Google ma darmowe narzędzie dla lekarzy i naukowców. Pomoże zobaczyć to, czego nie widzi ludzkie oko
Tomografia komputerowa, jakkolwiek pomocna by nie była, stanowi wyzwanie dla radiologów. Metoda obrazowania dostarcza niezwykle ważnych danych, lecz ich analiza zajmuje sporo czasu - i to nie tylko lekarzom. Pomocną dłoń wyciągnął Google, tworząc narzędzie pozwalające skondensować ogromne skany w... ciągi liczb.

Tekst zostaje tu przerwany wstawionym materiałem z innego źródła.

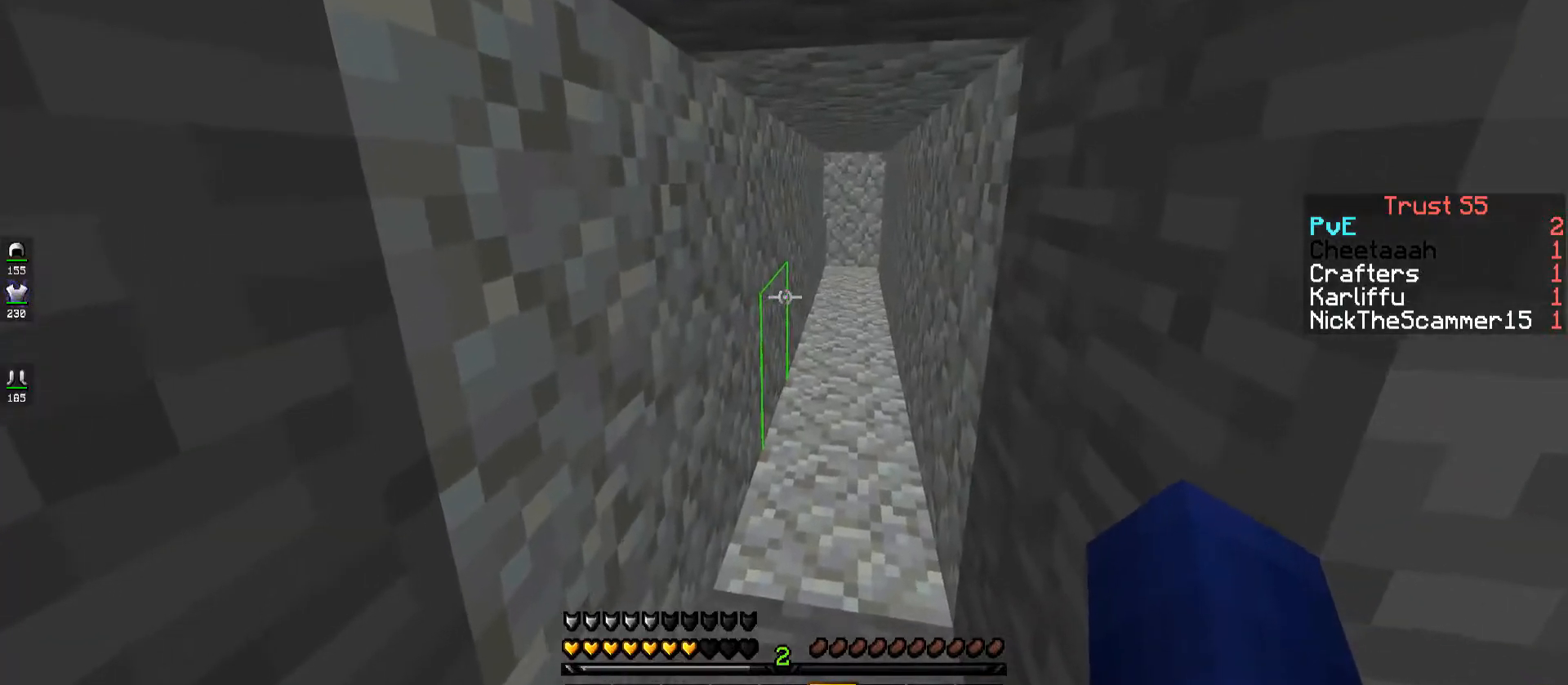
{"keys": [], "events": [[167, "w", "down"], [300, "w", "up"]]}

Tomografia komputerowa (TK) to jedna z najczęściej wykorzystywanych metod diagnostyki obrazowej. Choć kojarzy się z diagnostyką raka oraz schorzeń neurologicznych, to z pomocą tej metody lekarze mogą skutecznie poszukiwać zatorów i krwawień, obrazować urazy czy "zajrzeć" w płuca lub jamę brzuszną. To jednak ma swoją cenę, gdyż skany wykonane z pomocą tomografii komputerowej są ogromne, osiągając w cyfrowym wariancie (standard DICOM) nawet kilkaset megabajtów.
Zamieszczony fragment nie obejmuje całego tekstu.